Wydawało mi się więc, że to nie dla mnie lektura. A jednak tak, i to bardzo.
Bowiem Stąpając mocno po Ziemi jest głęboką refleksją nad światem, życiem, człowiekiem i jego miejscem w przyrodzie. Przekazywaną tonem spokojnym, z pewną łagodną pogodą, pełną mądrości i akceptacji dla tego, jakim jest i świat, i człowiek, z całą jego pozorną niedoskonałością.

Ale nie będę jej recenzować. Zachęcam za to do przeczytania, bo nawet jeśli do bycia ekologiem mi daleko, wiele znalazłam w niej dających do zastanowienia spostrzeżeń. Publikacja jest bezpłatna, dostępna na stronie Pracowni na rzecz wszystkich istot jedynie pod warunkiem opłacenia kosztów wysyłki. 

Obiecany fragment:

Cywilizacja, którą stworzyliśmy, dodatkowo wpisuje się w ten cały myślowy rozgardiasz ze swoim pośpiechem, nastawieniem na cel za wszelką cenę, agresywną rozrywką, reklamą, nerwowym chodzeniem po sklepach czy uzależnieniami, które pozwalają nam nie kontaktować się z rzeczywistością. (...) Robimy wszystko, aby nie doświadczać życia, choć z pozoru może się wydawać, że właśnie korzystamy z niego w najwyższym stopniu. Skaczemy przecież na bungee, jedziemy daleko na wakacje, szalejemy na nartach czy imprezujemy do białego rana. Robimy to wszystko rzekomo po to, by w końcu poczuć smak prawdziwego życia. Ulegamy przeświadczeniu, że prawdziwe, pełne i autentyczne życie wymaga specjalnych przedsięwzięć, a te oczywiście pieniędzy, które musimy zarabiać w mozolnym trudzie bezbarwnej codziennej egzystencji. (...) Szukamy prawdziwego życia i ciągle mamy poczucie porażki. Pcha nas ono następnie do ciągłego działania, do robienia czegokolwiek, bo jeżeli nie, dopada nas jakiś dziwny niepokój. Ale to właśnie ten niepokój jest wyraźnym sygnałem, że obawiamy się życia, czyli tego, co jest tu i teraz. (...) 
Uciekamy od życia tak szybko i skutecznie, że ono nie jest w stanie nas dogonić. A co się dzieje, gdy w końcu na to pozwalamy? Cóż, dzieją się tak proste i banalne rzeczy, że może szkoda o nich pisać. Ale może właśnie dlatego to doświadczanie prostoty świata staje się jednym z bardziej niezwykłych doświadczeń, jakie mogą stać się naszym udziałem.  
Jakiś czas temu pozwoliłam, by życie mnie dogoniło. I dlatego wiem, jakim cudem są te „proste i banalne rzeczy”. Tak zwyczajne, że aż wydają się niewarte tego, by o nich pisać czy mówić. Jednak wierzę, że warto je opisywać, dzielić się nimi. Tym cudem prostoty. Przecież nie jestem jedyną osobą na świecie, która potrafi się nim cieszyć!

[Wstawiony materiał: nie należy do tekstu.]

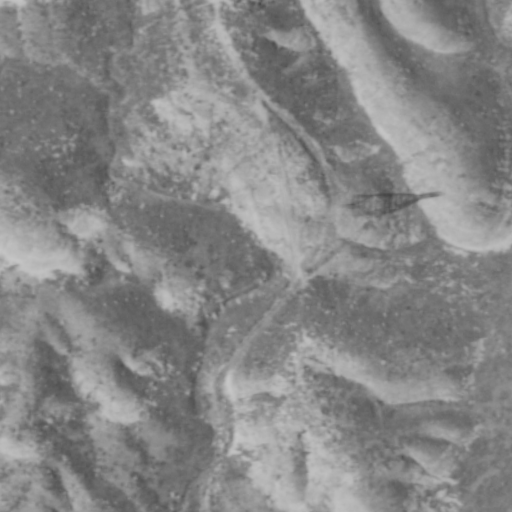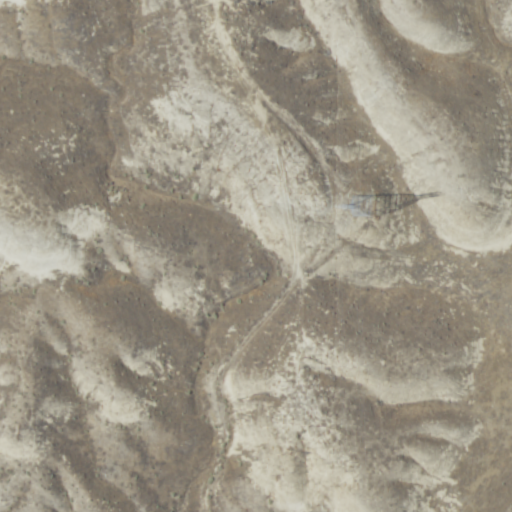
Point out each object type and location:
power tower: (363, 205)
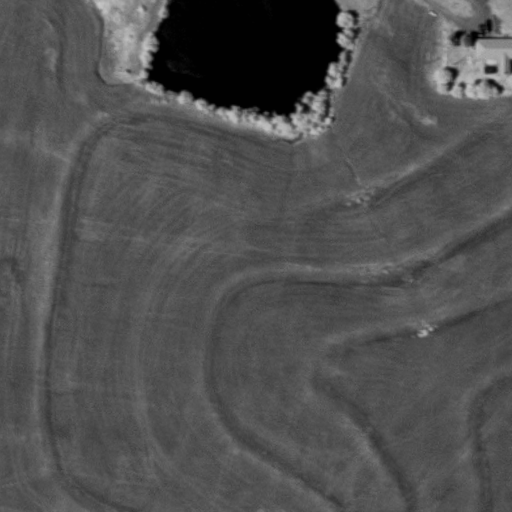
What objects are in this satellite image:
road: (480, 10)
building: (495, 51)
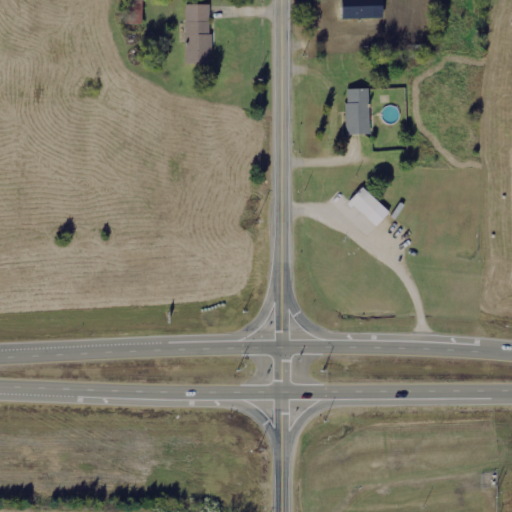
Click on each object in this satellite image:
building: (134, 12)
building: (198, 34)
building: (358, 111)
building: (369, 207)
road: (280, 256)
road: (310, 327)
road: (255, 328)
traffic signals: (279, 347)
road: (246, 348)
road: (395, 348)
road: (106, 352)
road: (112, 389)
road: (395, 393)
road: (252, 394)
traffic signals: (280, 395)
road: (261, 413)
road: (301, 417)
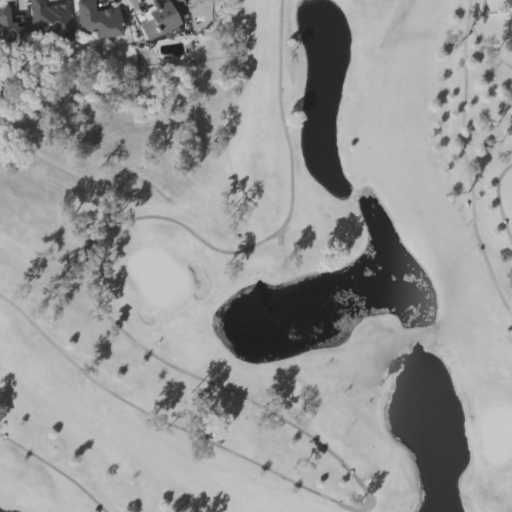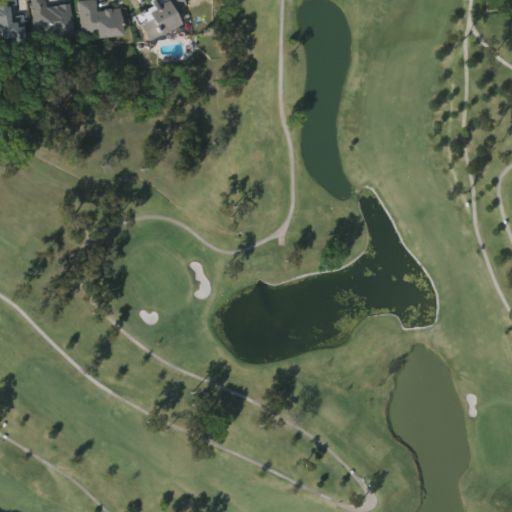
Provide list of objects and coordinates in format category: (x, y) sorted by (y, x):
building: (156, 17)
building: (48, 19)
building: (96, 19)
building: (48, 21)
building: (98, 21)
building: (9, 23)
building: (10, 23)
park: (263, 268)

Dlatego pracuję nad tym, by przywrócić życie blogowi, nieco zaniedbanemu przez ten czas, gdy pisałam książkę. Jak widać, jakoś to idzie, wprawdzie powoli, ale skutecznie. Przemogłam czasową niechęć do pisania, z którą ciężko było sobie poradzić, chyba była to reakcja wyrównawcza na fakt wyrzucenia z siebie sporej ilości słów i myśli. Już przeszło, będzie coraz lepiej. Wprawdzie mamy sezon ogórkowy - ale to nic, przecież nie stronię od lekkich tematów, a wręcz je lubię. Nie samą powagą człowiek żyje.

Kiedyś zakładałam, że ideałem byłoby publikowanie nowych tekstów na blogu trzy razy w tygodniu, ale teraz nie chcę składać obietnic, z których nie potrafiłabym się wywiązać. Niczego nie obiecuję. Na razie cieszę się, że znów udaje się pisać raz w tygodniu, to dobry punkt wyjścia. 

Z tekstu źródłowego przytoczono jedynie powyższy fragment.